After its recent failed merger with Zoom Video Communications, the cloud contact center specialist Five9 (FIVN 0.23%) posted strong quarterly results, and management announced upbeat long-term goals. Yet the stock is trading at a discount to Zoom's initial acquisition all-stock offering. So does Five9 represent an attractive investment opportunity? Let's dig in.

Strong results and ambitious long-term goals

A few months ago, Five9 and Zoom announced an all-stock merger agreement where Zoom agreed to acquire Five9 shares for $200.28 based on the price of Zoom's stock at that time.

From an operational perspective, the deal made sense. Five9's contact center solution, which handles communications between enterprise agents and customers, complements Zoom's unified video communication platform.

But in September, Five9 shareholders rejected the transaction as it became less attractive. Indeed, following disappointing quarterly results, Zoom's share price dropped, which implied a lower acquisition price for Five9 shares.

Call center agents working on computers.

Image source: Getty Images.

So, back to square one, Five9 reported quarterly results for the first time since the busted deal. And those results indicate that the company can still show impressive operating performance as a stand-alone entity.

Revenue increased 38% year over year to $154.3 million, as enterprises have been migrating away from legacy on-premises contact center technologies to adopt cloud solutions, such as Five9's.

Given the tailwind that cloud migrations represent for the company, during the earnings call management set new ambitious long-term goals it had previously communicated as a model in the scope of the merger with Zoom.

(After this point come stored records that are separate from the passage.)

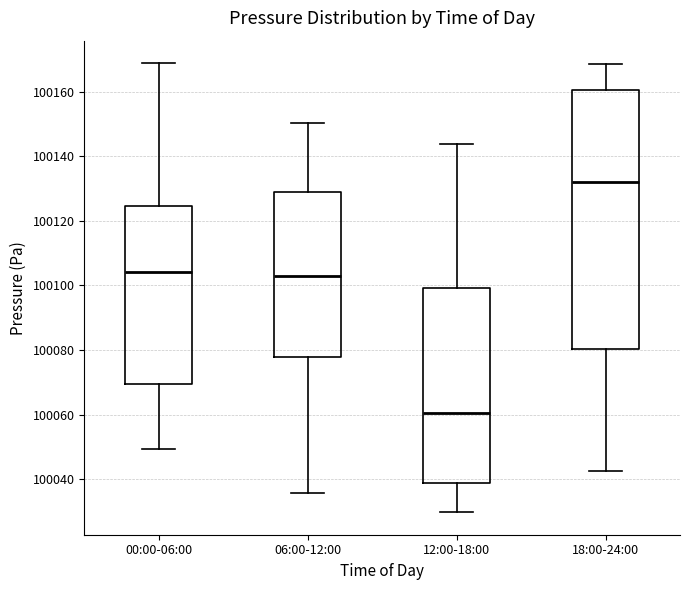

Reading left to right, transcribe this box plot: for each box, give where its median line is, the range the box spans, and where its two whiskers end, as read against the y-axis. The values are not printed on the chart, so give them approximately, as read against the axis.

00:00-06:00: median 100104, box 100070 to 100124, whiskers 100050 to 100168
06:00-12:00: median 100102, box 100078 to 100130, whiskers 100036 to 100150
12:00-18:00: median 100060, box 100038 to 100100, whiskers 100030 to 100144
18:00-24:00: median 100132, box 100080 to 100160, whiskers 100042 to 100168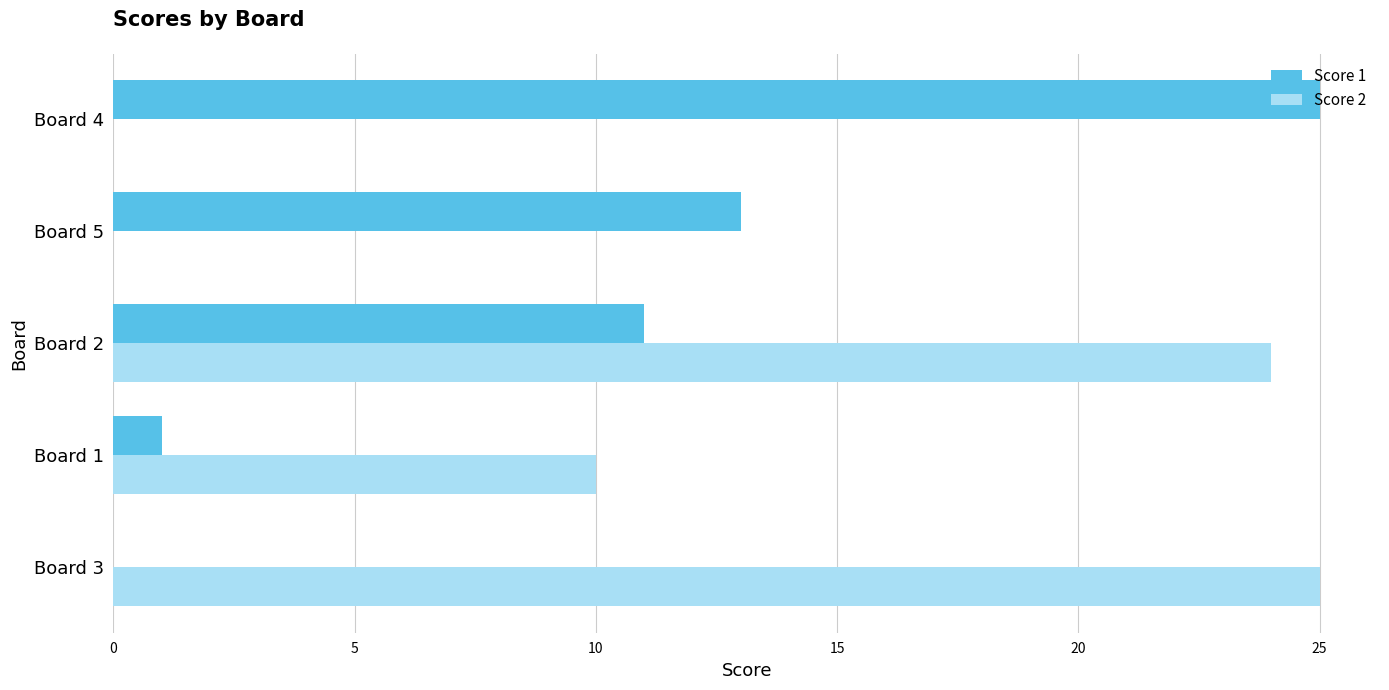

What is the greatest value displayed?

25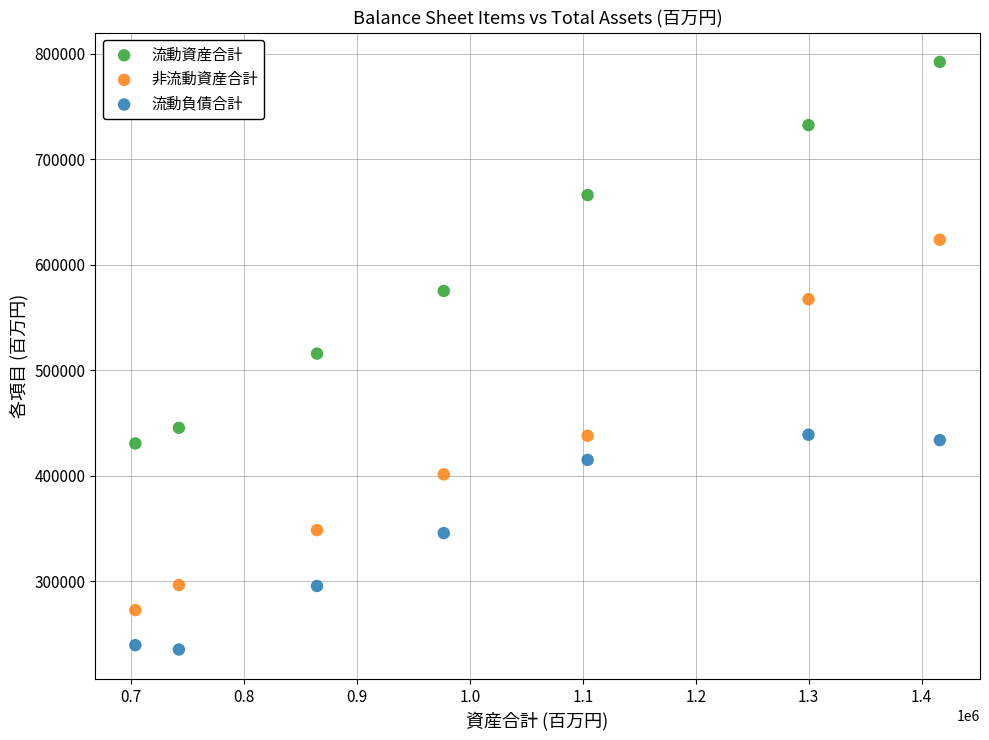

In the 流動資産合計 series, what Y value is closest to 611521?

575275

It expects revenue to reach $2.4 billion in 2026, which corresponds to a compound annual growth rate of 32% during that time frame, based on forecasted revenue of $601 million this year.

It also anticipates the profitability of the business to improve, with adjusted earnings before interest, taxes, depreciation, and amortization (adjusted EBITDA) to represent at least 23% of revenue in 2026. In comparison, the company's adjusted EBITDA margin declined year over year to 17.8% during the last quarter, driven by research and development and sales and marketing expenses to fuel growth.

Competitive cloud contact center market

Given Five9's strong results and encouraging long-term outlook, the stock price surged by 14.47% following the news. Yet the stock is still trading well below Zoom's initial offering of $200.23.

That doesn't mean investors should rush to buy the stock, though. At around $166 per share as of this writing, the company's market cap represents 18.7 times and 4.7 times anticipated revenue in 2021 and 2026, respectively. That means investors are already pricing in strong execution going forward. 

Granted, Five9 will profit from its vast cloud contact center market opportunity that management estimated at $24 billion.

But in 2020, the research outfit Gartner downgraded Five9 from a leader to a challenger in its magic quadrant for contact center as a service (CCaaS) in terms of ability to execute and completeness of vision. The research peer Forrester seems to agree, as it also ranked Five9 behind the leading CCaaS providers Nice Systems, Genesys, and Talkdesk, based on the companies' strategies and offerings.

In addition, extra competition will be materializing. For instance, Zoom plans to release its own video-based cloud contact center solution in early 2022. Considering its phenomenal execution over the last several years in its core cloud communications business while competing against large rivals such as Microsoft and Cisco Systems, Zoom is likely to become a solid CCaaS player over the long term.

Thus, investors should remain prudent. Buying Five9's shares at a discount to Zoom's initial acquisition offering in the context of encouraging results and exciting long-term goals seems attractive. But the transaction was based on Zoom's pricey stock at that time. And Five9's stock upside potential will depend on flawless execution over the next many years against intensifying competition. So, for now, I prefer to stay on the sidelines.